Department of Infectious Disease, Yantai Mountain Hospital of Yantai, Yantai, Shandong, P. R. China.
Department of Respiratory and Critical Care Medicine, Zibo First Hospital, Zibo, Shandong, P. R. China.
Immunol Invest. 2022 May;51(4):787-801. doi: 10.1080/08820139.2021.1874977. Epub 2021 Jan 17.
Chronic obstructive pulmonary disease (COPD) is a chronic smoking-related lung disease associated with higher mortality and morbidity. Herein, we attempted to investigate the function of miR-558/TNF Receptor Superfamily Member 1A (TNFRSF1A) in the progression of COPD.
GEO database was applied to filtrate the differentially expressed mRNAs and miRNAs. KEGG enrichment was used to select the meaningful pathway related to the differentially expressed genes. TargetScan was used to predict the upstream regulator of TNFRSF1A, which was further affirmed by dual luciferase assay. HBE cells were stimulated by 20 μg/mL cigarette smoke extract (CSE) to mimic the COPD . The activity, apoptosis and inflammatory factors of HBE cells were evaluated by biological experiments. The levels of proteins related to TAK1/MAPK/NF-κB pathway were measured by Western blot.
TNFRSF1A is found to be highly expressed in COPD samples and enriched in TNF signaling pathway through bioinformatics analysis. miR-558 was verified as an upstream regulator of TNFRSF1A and negatively regulated TNFRSF1A expression. Up-regulation of miR-558 alleviated CSE-induced damage on HBE cells. The alleviative effect of miR-558 mimic on CSE-induced damage was suppressed by TNFRSF1A overexpression. The elevated expression of -TAK1p-p38 MAPK/p-NF-κB P65 in CSE condition was suppressed by miR-558 up-regulation. However, the results were reversed by TNFRSF1A overexpression. TAK1 inhibitor blocked the activation of TAK1/MAPK/NF-κB pathway, which was consistent with the results from miR-558 up-regulation.
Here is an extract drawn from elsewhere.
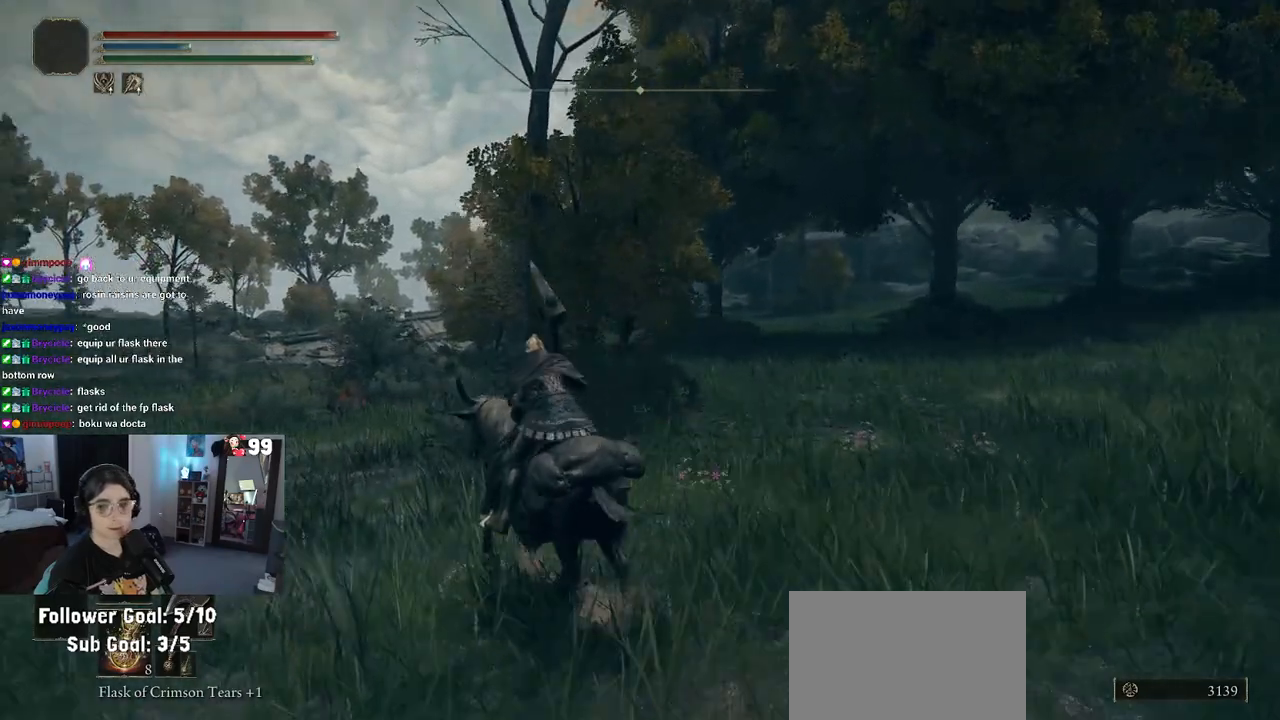
{"buttons": [], "left_stick": "center", "right_stick": "center", "events": [[83, "left_stick", "center"], [350, "SELECT", "down"], [467, "SELECT", "up"]]}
Up-regulation of miR-558 relieved the damage of HBE cells-triggered by CSE via reducing TNFRSF1A and inactivating TAK1/MAPK/NF-κB pathway, affording novel molecules for COPD treatment.
慢性阻塞性肺疾病(COPD)是一种与较高死亡率和发病率相关的慢性吸烟相关肺部疾病。在此,我们试图研究 miR-558/肿瘤坏死因子受体超家族成员 1A(TNFRSF1A)在 COPD 进展中的作用。
应用 GEO 数据库筛选差异表达的 mRNAs 和 miRNAs。KEGG 富集分析用于选择与差异表达基因相关的有意义通路。TargetScan 用于预测 TNFRSF1A 的上游调控因子,并用双荧光素酶报告基因实验进一步验证。用 20μg/ml 香烟烟雾提取物(CSE)刺激 HBE 细胞模拟 COPD。通过生物学实验评估 HBE 细胞的活性、凋亡和炎症因子。用 Western blot 检测与 TAK1/MAPK/NF-κB 通路相关的蛋白水平。
通过生物信息学分析发现,TNFRSF1A 在 COPD 样本中高表达,并且在 TNF 信号通路中富集。miR-558 被验证为 TNFRSF1A 的上游调控因子,负调控 TNFRSF1A 的表达。上调 miR-558 可减轻 CSE 对 HBE 细胞的损伤。TNFRSF1A 过表达抑制了 miR-558 模拟物对 CSE 诱导损伤的缓解作用。上调 miR-558 可抑制 CSE 诱导的 TAK1p-p38 MAPK/p-NF-κB P65 表达升高。然而,当 TNFRSF1A 过表达时,结果相反。TAK1 抑制剂阻断了 TAK1/MAPK/NF-κB 通路的激活,这与 miR-558 上调的结果一致。
上调 miR-558 通过降低 TNFRSF1A 并使 TAK1/MAPK/NF-κB 通路失活,减轻 CSE 诱导的 HBE 细胞损伤,为 COPD 的治疗提供了新的分子靶点。